IN THE HIGH COURT OF MADRAS

The Extract of the Judgment as follows :

The assessee-Trust was established for the purpose of administering matriculation school offering education both in Tamil and English medium. It had also established a Teachers Training College during the financial year 2007-08. The income for four financial years was taken into consideration by the CIT and noting the figures opined that the income is in excess of expenditure for both the educational institutions and came to the conclusion that the Trust has been established with a clear motive of earning profits.

The Hon’ble bench of Madras High Court, relied on several judgments including Addl. CIT v. Surat Art Silk Cloth Mfr. Association; (1980) 121 ITR 1, where the Hon’ble Supreme Court dealt with the question that the activity must, however, be for profit in order to attract the exclusionary clause and the question therefore, is when can an activity be said to be one for profit? It was held that it is not enough that as a matter of fact, an activity results in profit, but it must be carried on with the object of earning profit. It was further observed that profit-making must be the end to which the activity must be directed or in other words, the predominant object of the activity must be making a profit.

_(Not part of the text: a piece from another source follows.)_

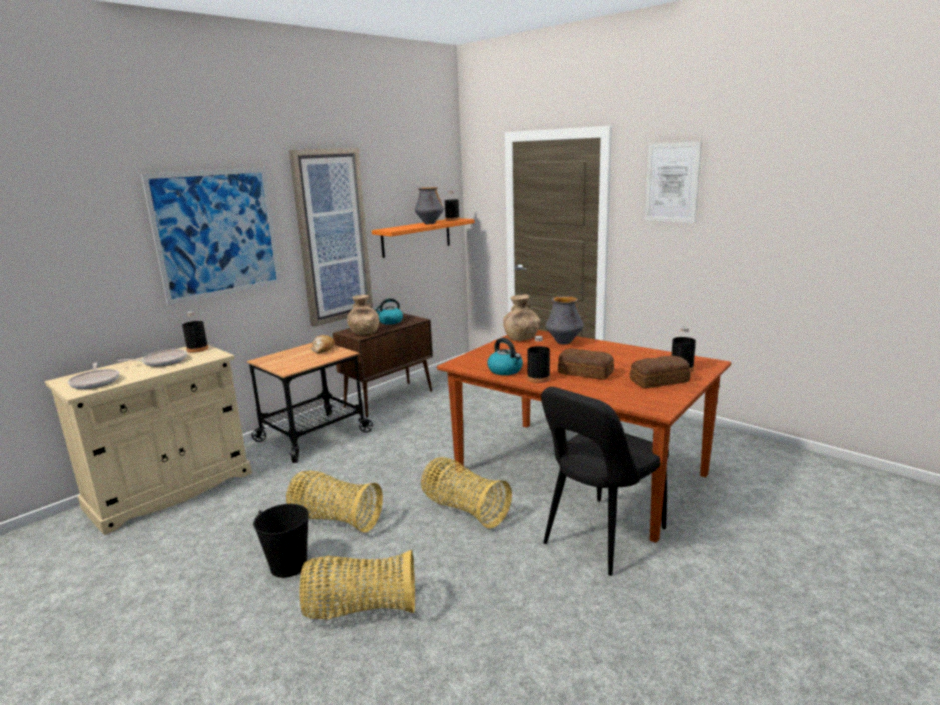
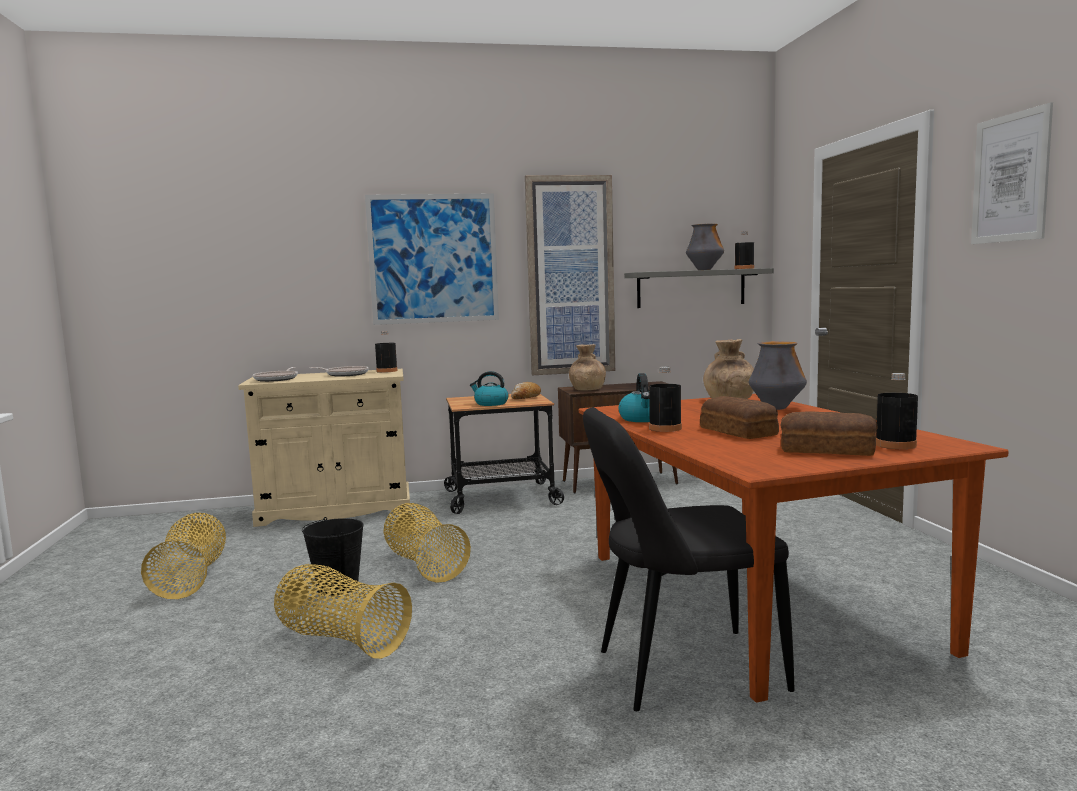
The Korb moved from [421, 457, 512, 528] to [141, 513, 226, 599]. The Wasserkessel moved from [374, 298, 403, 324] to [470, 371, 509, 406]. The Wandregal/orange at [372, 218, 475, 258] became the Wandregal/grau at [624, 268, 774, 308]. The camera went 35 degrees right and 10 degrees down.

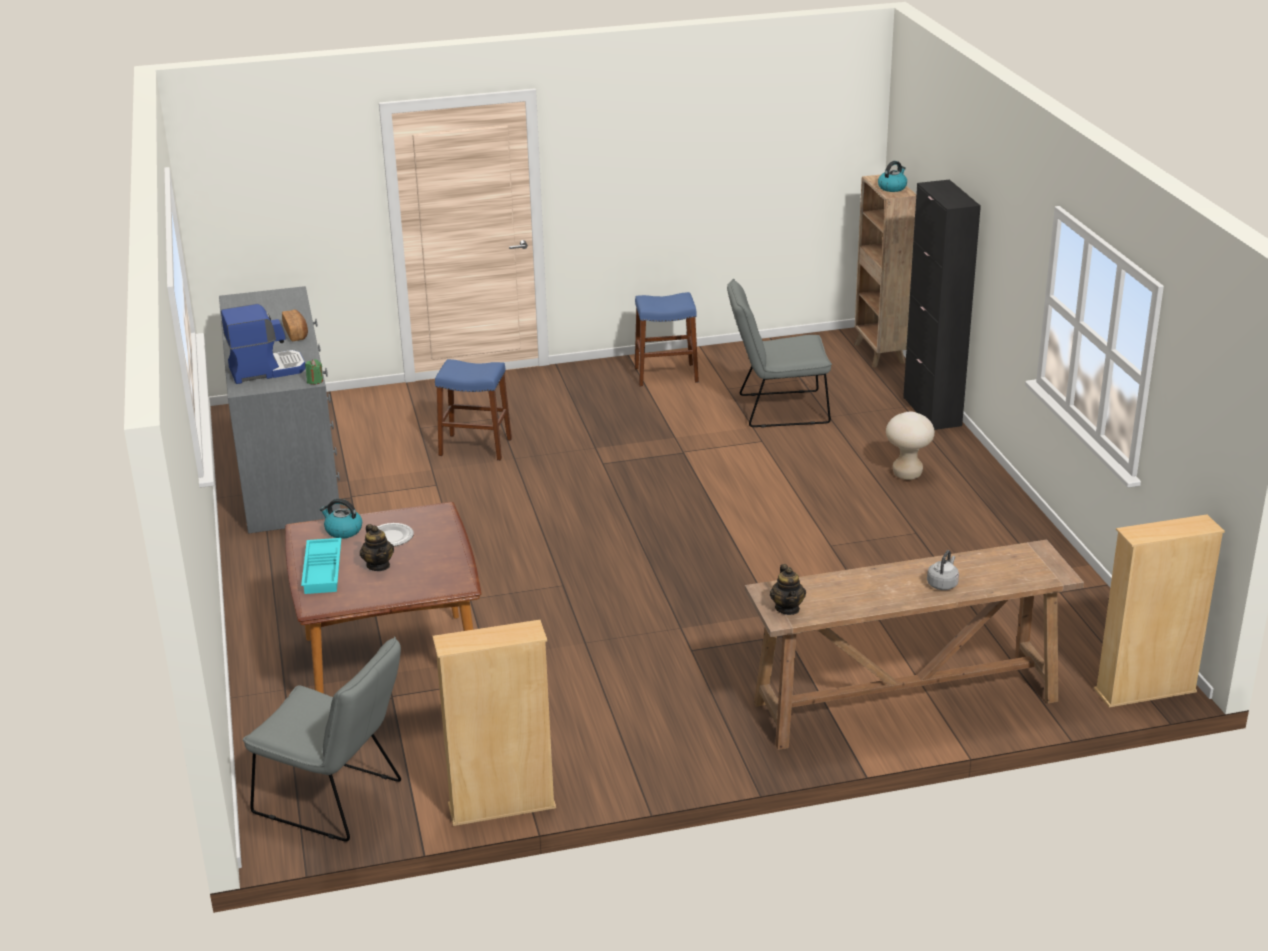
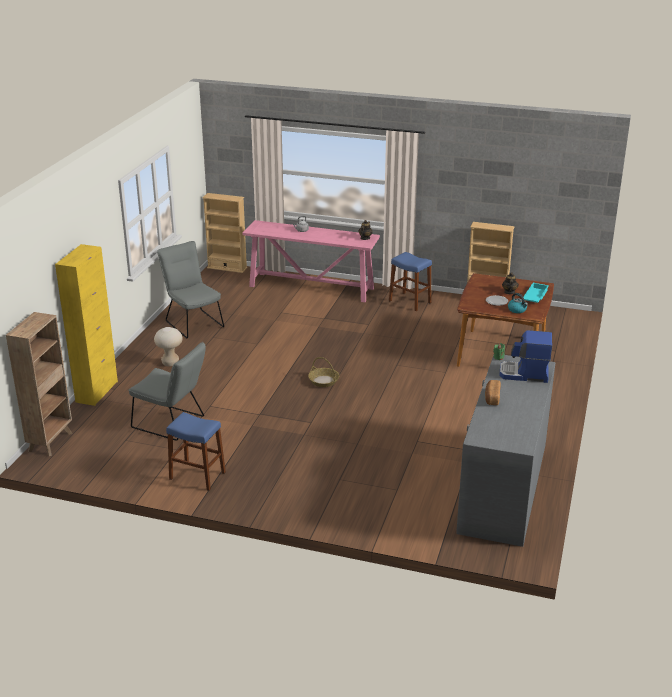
The Schrank/schwarz at [903, 180, 981, 430] became the Schrank/gelb at [55, 244, 118, 406]. The Stuhl/grau moved from [243, 636, 401, 842] to [157, 241, 224, 338]. The Konsolentisch/braun at [745, 540, 1084, 750] became the Konsolentisch/rosa at [243, 220, 380, 302]. The Korb at [308, 357, 340, 387] appeared. The Hocker/blau moved from [435, 359, 512, 460] to [389, 252, 432, 311]. The Wasserkessel at [878, 161, 907, 192] disappeared. The camera went 150 degrees left and 0 degrees up.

That the Hon’ble High Court was therefore pleased to observe that the CIT had not rendered any finding that the activities of the Trust were carried on only with the object of earning profit and whether such was the object of the assessee-Trust, no such finding had been rendered by the CIT. The explanation offered by the assessee-Trust was that on account of various other educational institutions coming up in the neighbourhood, the income generated from the school had grossly fallen down and at that juncture, the Trust took a decision to establish a Teacher Training College, which proved to be successful. The specific case of the assessee-Trust was that they have provided free bus services to the students, who opted to study in Tamil medium. This was with a view to encourage students to attend the school and obviously would fulfil the object for which the Trust was established. Therefore, Hon’ble High Court was pleased to uphold the decision of ITAT, Chennai (hereinafter ‘Tribunal’) was right in holding that the CIT has not brought down any material on record to show that the assessee-Trust was motivated by earning profit. The Tribunal appreciated the assessee-Trust for establishing the school with medium of instruction in Tamil and that itself was held to be a charitable activity carried on by the assessee-Trust and by providing free bus service, it would motivate the students to attend the school and get themselves educated in Tamil medium and merely because, bus services were provided free of cost cannot be treated to be an activity for making profit. The assessee’s institution was rightly regarded as an institution carrying on educational activity and in the absence of any material available with the CIT,it was held that the Tribunal was right in itself observing that there was nothing on record to show that the Teachers Training College had been established solely for making profit. Furthermore, the Tribunal was right in its observation that excess of income over expenditure by itself was not a reason to hold that the assessee-Trust was not engaged in charitable activities. Furthermore, there was no finding that the Trustees had applied the monies of the Trust for their personal benefit or for any other purpose other than education. The infrastructure facilities, which were provided by the assessee- Trust were also rightly taken note of by the Tribunal.